Dead Men Voting! - East Village & LES Local News - Sean Sweeney

NearSay N-Sider
Sun, Jul 31, 2011
Dead Men Voting!
Dead Men Voting! - East Village & LES - Local News - NYC
NYPL: "Federal Election Precautions" 1876 NYC - imprisoning alleged illegal voters on election-day

Who said Tammany Hall has been vanquished from Lower Manhattan politics?

Probably not the five East Village Democrats who submitted sworn affidavits in a lawsuit being heard today in State Supreme Court, complaining their signatures were forged on Board of Elections documents!  

Certainly not the three dead people who names miraculously – or illegally – appeared on the same papers!

The documents are signed petitions from two candidates running in the Democratic primary election on September 13. Candidates are just not haphazardly placed on the ballot. Election laws require a candidate to first gather a requisite number of legal signatures from registered voters. This petitioning process is an arduous and tedious task, done mostly by party volunteers and activists who stand on hot sidewalks for countless hours soliciting signatures from passers-by.

The urge to cheat is often too much for some folk. It is not uncommon, most famously in places like Chicago or New Orleans, for party apparatchiks to forge the signatures in kitchen-table operations. This consists of simply getting a voters list, sitting down and randomly forging voters' names on the petitions.

This is what appears to have occurred with some Lower Manhattan Democrats, who submitted hundreds of signatures to the Board of Elections nominating Jeff Galloway and Linda Belfer, both lawyers and Community Board 1 members, for Democratic district leaders of Battery Park City and parts of the Lower East Side. Galloway works for the prestigious international law firm, Hughes Hubbard.

District leader is an unpaid party post, similar to the old "ward boss", whose important duties are the worthy tasks of getting out the vote on election day and ensuring that the poll sites are functioning properly. District leaders carry some prestige and power, since candidates routinely seek their endorsement. So the post is aggressively sought after.

The petitions were submitted by the Lower Manhattan Democrats, a newly formed political club to which Galloway and Belfer belong. The contact person listed on the petitions is David Reck, current Democratic district leader on the Lower West Side. In 2009, Reck was subpoened in another complaint alleging fraudulent petitions submitted by him, involving former city councilmember Alan Gerson. Reck's reaction to these charges can be viewed here.
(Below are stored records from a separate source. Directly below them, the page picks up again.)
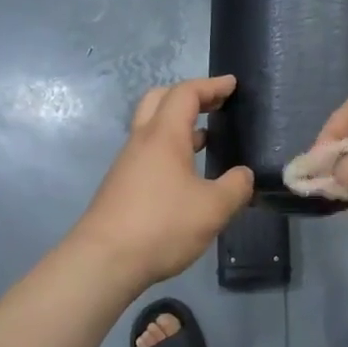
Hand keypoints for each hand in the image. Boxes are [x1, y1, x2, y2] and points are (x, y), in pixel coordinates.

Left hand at [71, 76, 254, 287]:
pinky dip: (170, 148)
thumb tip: (243, 176)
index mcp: (164, 135)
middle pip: (160, 100)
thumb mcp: (213, 208)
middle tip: (214, 104)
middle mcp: (142, 141)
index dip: (211, 85)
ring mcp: (127, 163)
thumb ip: (235, 187)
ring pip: (152, 127)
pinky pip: (148, 151)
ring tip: (206, 137)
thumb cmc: (162, 225)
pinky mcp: (121, 185)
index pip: (186, 93)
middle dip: (189, 96)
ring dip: (178, 124)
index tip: (232, 85)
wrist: (104, 261)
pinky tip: (187, 173)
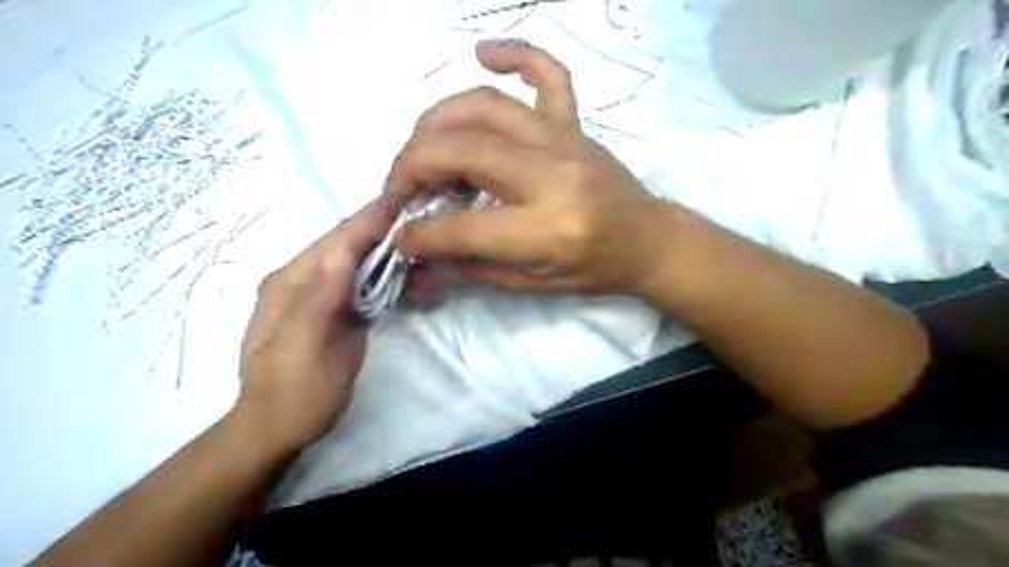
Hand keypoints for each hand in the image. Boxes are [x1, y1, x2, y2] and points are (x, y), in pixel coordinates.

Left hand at [230, 198, 399, 459]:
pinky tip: (388, 259)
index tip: (400, 198)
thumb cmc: (298, 392)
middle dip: (372, 223)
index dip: (368, 220)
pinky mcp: (323, 309)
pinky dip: (371, 264)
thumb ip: (321, 298)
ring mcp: (309, 294)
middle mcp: (297, 280)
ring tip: (404, 225)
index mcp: (291, 284)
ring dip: (374, 240)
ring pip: (346, 257)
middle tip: (410, 207)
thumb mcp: (309, 348)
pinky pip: (350, 277)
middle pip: (340, 243)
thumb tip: (341, 252)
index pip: (336, 242)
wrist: (275, 427)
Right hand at [387, 40, 686, 295]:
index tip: (398, 235)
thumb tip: (421, 248)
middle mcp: (554, 175)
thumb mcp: (532, 284)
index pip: (463, 226)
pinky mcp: (576, 125)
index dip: (418, 234)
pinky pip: (547, 73)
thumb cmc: (594, 270)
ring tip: (420, 149)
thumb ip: (472, 264)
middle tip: (398, 189)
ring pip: (485, 108)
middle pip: (461, 151)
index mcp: (548, 230)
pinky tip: (483, 54)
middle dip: (410, 167)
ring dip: (437, 122)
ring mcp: (566, 141)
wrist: (649, 240)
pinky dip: (514, 55)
Bill Love, president of the Lower Manhattan Democrats, a Community Board 1 member and a lawyer who serves as counsel to the American and New York Stock Exchanges, is also listed as a contact person. He worked with controversial political operative, Ray Cline, in getting workers to gather petitions at $12.50 an hour. Love has commented in the past about his connection to New Orleans politics.

Besides the Supreme Court complaint, an objection was made last week to the Board of Elections, pointing out the deceaseds' forged signatures, along with their death certificates.  The Board will likely make a determination today whether to throw out the individual forged signatures, or, possibly, all the collected signatures of those involved in the alleged fraud.  

If the latter were to occur, it is likely Galloway and Belfer would not have acquired the requisite number of legal signatures and consequently not be on the voting machines on election day.

The New York Post also reports on this controversy.

Comments (1)
Throw these bums in jail...that's where they belong!